С каждым таким походом я все больше ощущаю, как мои легкие постепенно заволакивает никотином. Я чувствую этот крепкий запах табака, чувствую, как он проникает в мой организм с каждым вдохом. Пассивный курильщик. Это не вызывает у меня ни радости, ни огорчения — я привыкла.

Ты оставляешь осадок во мне. Недосягаемое ядовитое безумие.


Ты затушила сигарету, втоптав в землю тонким каблучком. Еще? Нет, как всег… Стоп! Твои пальцы потянулись в карман дорогой кожаной куртки, выудив еще одну ментоловую палочку.

Я подавилась воздухом. Это бы не было так странно, будь на твоем месте кто-нибудь другой, но ты никогда не позволяла себе больше одной.

В чем дело?

Случилось что-то действительно стоящее двойной порции яда?


— Эй, ты, за березой, — донесся тихий, но отчетливый голос, от которого по коже пробежались приятные мурашки.

«Неужто умеешь говорить?» — я и не знала, что эта мысль меня так удивит.

— Кажется, я тебя вижу. — Я почувствовала легкую беззлобную насмешку, и ты подняла бледную руку, прибавив: — Не хочешь?


Да, случилось действительно стоящее. Это была первая реплика, которую я услышала от тебя: вроде, ты предлагала сигарету. Я увидела вблизи движение твоих губ — легкие, незначительные. Речь была робкой, но уверенной.

Твой вполне человеческий голос был для меня подобно запретному плоду, который наконец дали попробовать. Немного грубый, хрипловатый от курения, скорее высокий, чем низкий. Но он заворожил меня, как красивая мелодия. Я чувствовала себя на шаг ближе к твоему секрету, и это добавляло азарта.

Почему же ты раньше не могла со мной говорить? Почему двадцать восьмое сентября оказалось переломным моментом?


Я боязливо высунулась из укрытия, повиновавшись твоему зову, и медленно, неуверенно пошла в сторону гаражей.

— Да, — короткое, тихое, нетвердое. Я никогда не пробовала курить, потому что относилась отрицательно к такому убивающему удовольствию, но отказаться не посмела. Я думала — это приблизит меня к тебе. А сближение было для меня главной целью.
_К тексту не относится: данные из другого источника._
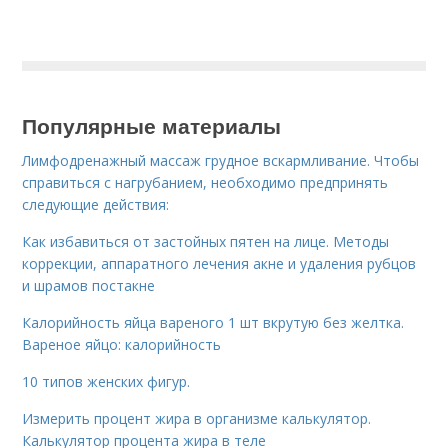
Популярные материалы
Лимфодренажный массаж грудное вскармливание. Чтобы
справиться с нагрубанием, необходимо предпринять
следующие действия:
Как избавиться от застойных пятен на лице. Методы
коррекции, аппаратного лечения акне и удаления рубцов
и шрамов постакне
Калорийность яйца вареного 1 шт вкрутую без желтка.
Вареное яйцо: калорийность
10 типов женских фигур.
Измерить процент жира в организме калькулятор.
Калькулятор процента жира в теле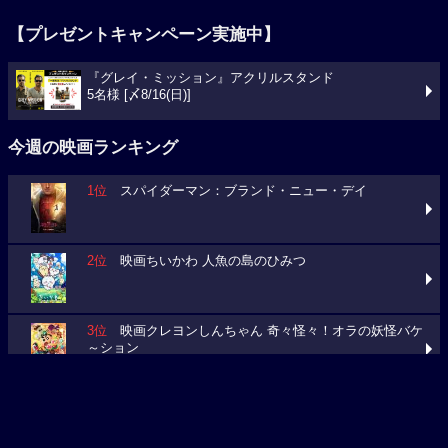
【プレゼントキャンペーン実施中】
『グレイ・ミッション』アクリルスタンド
5名様 [〆8/16(日)]
今週の映画ランキング
1位
スパイダーマン：ブランド・ニュー・デイ
2位
映画ちいかわ 人魚の島のひみつ
3位
映画クレヨンしんちゃん 奇々怪々！オラの妖怪バケ
～ション
今週の映画動員数ランキング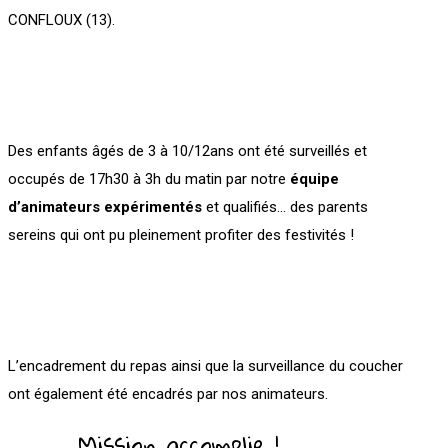
CONFLOUX (13).
Des enfants âgés de 3 à 10/12ans ont été surveillés et
occupés de 17h30 à 3h du matin par notre
équipe
d’animateurs expérimentés
et qualifiés… des parents
sereins qui ont pu pleinement profiter des festivités !
L’encadrement du repas ainsi que la surveillance du coucher
ont également été encadrés par nos animateurs.
Mission accomplie !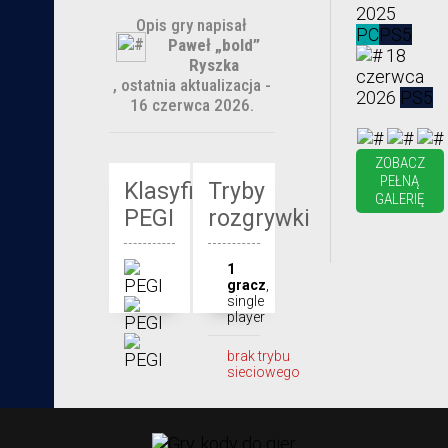
2025
Opis gry napisał
PC
PS5
Paweł „bold”
18
Ryszka
czerwca
, ostatnia aktualizacja -
2026
PS5
16 czerwca 2026.
ZOBACZ
PEŁNĄ
Klasyfikacja
Tryby
GALERIĘ
PEGI
rozgrywki
1
gracz
,
single
player
brak trybu
sieciowego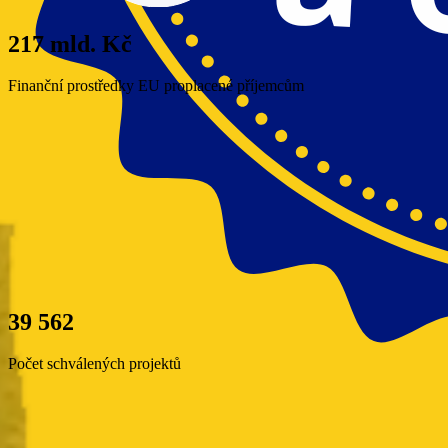
217 mld. Kč
Finanční prostředky EU proplacené příjemcům
39 562
Počet schválených projektů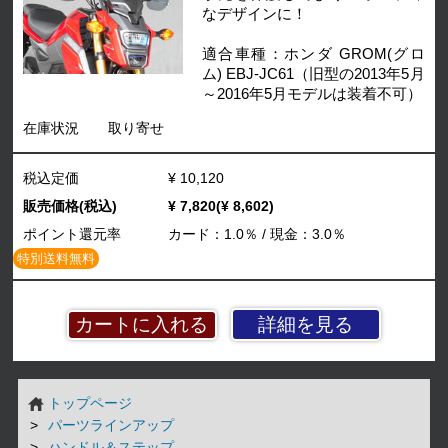
なデザインに！
適合車種：ホンダ GROM(グロ
ム) EBJ-JC61（旧型の2013年5月
～2016年5月モデルは装着不可）
在庫状況
取り寄せ
税込定価
¥ 10,120
販売価格(税込)
¥ 7,820(¥ 8,602)
ポイント還元率
カード：1.0％ / 現金：3.0％
特別送料無料
詳細を見る
トップページ
パーツラインアップ
ハンドル＆ステップ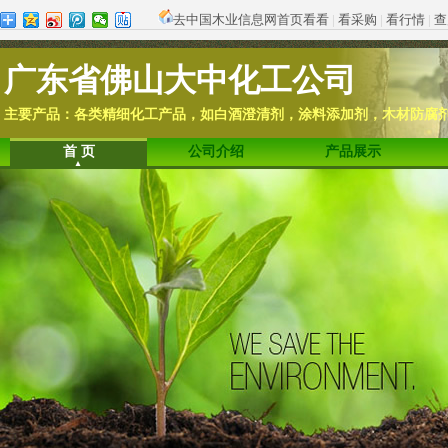
去中国木业信息网首页看看
|
看采购
|
看行情
|
查
广东省佛山大中化工公司
主要产品：各类精细化工产品，如白酒澄清剂，涂料添加剂，木材防腐
首 页
公司介绍
产品展示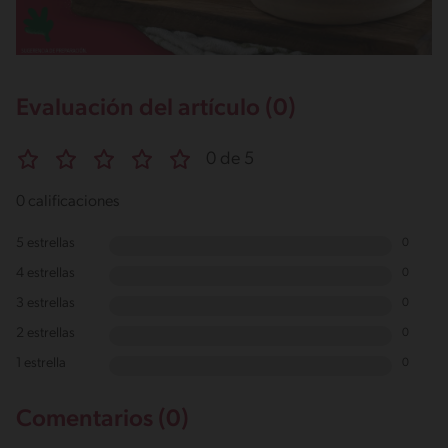
Evaluación del artículo (0)
0 de 5
0 calificaciones
5 estrellas
0
4 estrellas
0
3 estrellas
0
2 estrellas
0
1 estrella
0
Comentarios (0)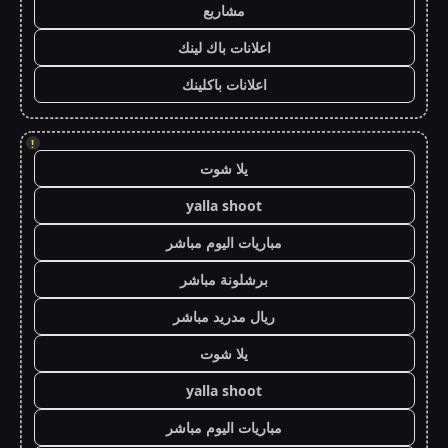
مشاريع
اعلانات باك لينك
اعلانات باكلينك
!
يلا شوت
yalla shoot
مباريات اليوم مباشر
برشلونة مباشر
ريال مدريد مباشر
يلا شوت
yalla shoot
مباريات اليوم مباشر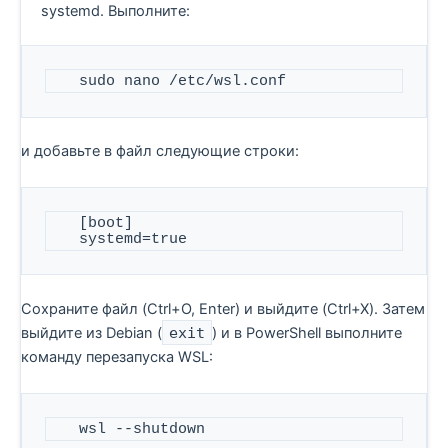
systemd. Выполните:
   sudo nano /etc/wsl.conf
и добавьте в файл следующие строки:
   [boot]  

   systemd=true
Сохраните файл (Ctrl+O, Enter) и выйдите (Ctrl+X). Затем
выйдите из Debian (
exit
) и в PowerShell выполните
команду перезапуска WSL:
   wsl --shutdown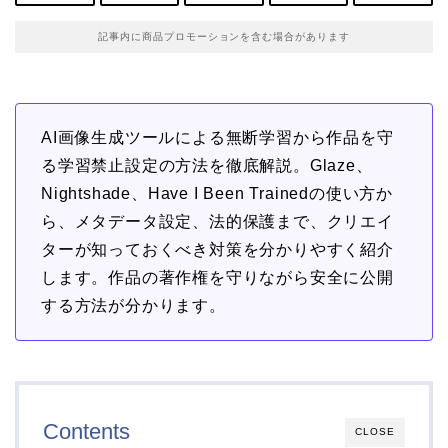
記事内に商品プロモーションを含む場合があります
AI画像生成ツールによる無断学習から作品を守
る学習禁止設定の方法を徹底解説。Glaze、
Nightshade、Have I Been Trainedの使い方か
ら、メタデータ設定、法的保護まで、クリエイ
ターが知っておくべき対策を分かりやすく紹介
します。作品の著作権を守りながら安全に公開
する方法が分かります。
Contents
CLOSE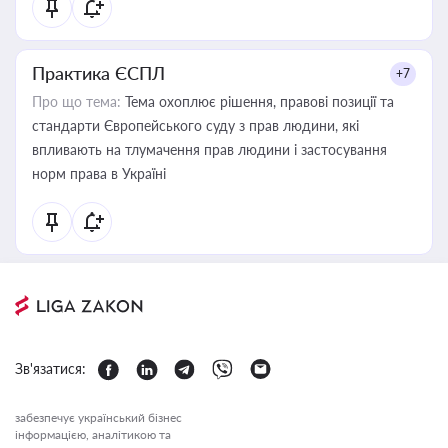
Практика ЄСПЛ
+7
Про що тема:
Тема охоплює рішення, правові позиції та
стандарти Європейського суду з прав людини, які
впливають на тлумачення прав людини і застосування
норм права в Україні
Зв'язатися:
забезпечує український бізнес
інформацією, аналітикою та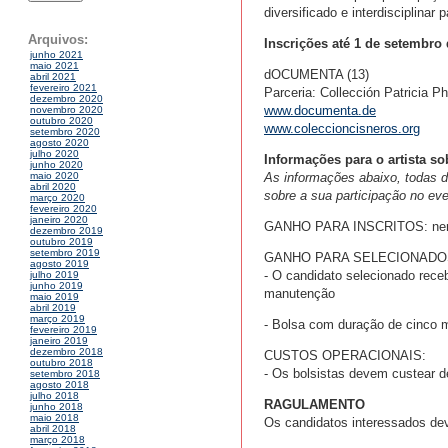
diversificado e interdisciplinar
Arquivos:
Inscrições até 1 de setembro 
junho 2021
maio 2021
dOCUMENTA (13)
abril 2021
fevereiro 2021
Parceria: Collección Patricia P
dezembro 2020
www.documenta.de
novembro 2020
outubro 2020
www.coleccioncisneros.org
setembro 2020
agosto 2020
julho 2020
Informações para o artista so
junho 2020
As informações abaixo, todas de 
maio 2020
abril 2020
sobre a sua participação no e
março 2020
fevereiro 2020
janeiro 2020
GANHO PARA INSCRITOS: ne
dezembro 2019
outubro 2019
setembro 2019
GANHO PARA SELECIONADO
agosto 2019
- O candidato selecionado rece
julho 2019
junho 2019
manutenção
maio 2019
abril 2019
março 2019
- Bolsa com duração de cinco
fevereiro 2019
janeiro 2019
dezembro 2018
CUSTOS OPERACIONAIS:
outubro 2018
- Os bolsistas devem custear 
setembro 2018
agosto 2018
julho 2018
RAGULAMENTO
junho 2018
maio 2018
Os candidatos interessados ​​d
abril 2018
março 2018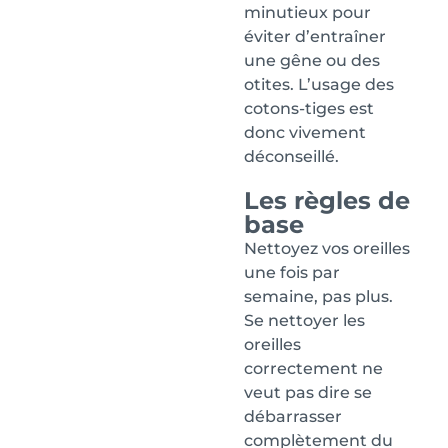
minutieux pour
éviter d’entraîner
une gêne ou des
otites. L’usage des
cotons-tiges est
donc vivement
déconseillé.
Les règles de
base
Nettoyez vos oreilles
une fois par
semaine, pas plus.
Se nettoyer les
oreilles
correctement ne
veut pas dire se
débarrasser
complètement du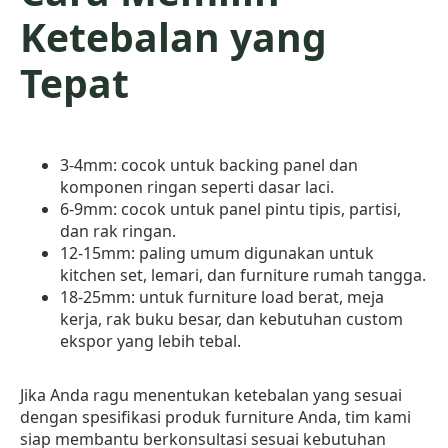
Ketebalan yang
Tepat
3-4mm: cocok untuk backing panel dan
komponen ringan seperti dasar laci.
6-9mm: cocok untuk panel pintu tipis, partisi,
dan rak ringan.
12-15mm: paling umum digunakan untuk
kitchen set, lemari, dan furniture rumah tangga.
18-25mm: untuk furniture load berat, meja
kerja, rak buku besar, dan kebutuhan custom
ekspor yang lebih tebal.
Jika Anda ragu menentukan ketebalan yang sesuai
dengan spesifikasi produk furniture Anda, tim kami
siap membantu berkonsultasi sesuai kebutuhan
В конце концов, от одной сигаретки ничего не случится. Правда ведь?


Дрожащей рукой я взяла у тебя легкую ядовитую палочку. Они всегда такие твердые? Твои глаза в тот момент были добрые, и в них промелькнула даже какая-то веселость, которой я не замечала раньше.

Я перевела взгляд на предмет в моих руках и невольно улыбнулась. В сигаретной обертке пряталась розовая конфетка — такие очень любят покупать детишки, комично изображая заправских курильщиков.

— Спасибо, — уже более уверенно и тепло сказала я, нервно теребя шуршащее лакомство. Я снова подняла взгляд на твои глаза: тусклые, грустные, но добрые. Душка ты — даришь детям конфетки. И зачем тебе вообще эти игрушечные сигареты?


— Тебе тоже, — твой голос был непоколебимо спокоен, но пробирал насквозь: я все еще не успела привыкнуть к тому, что ты заговорила. — Восхитительное художество. Но я не могу улыбаться.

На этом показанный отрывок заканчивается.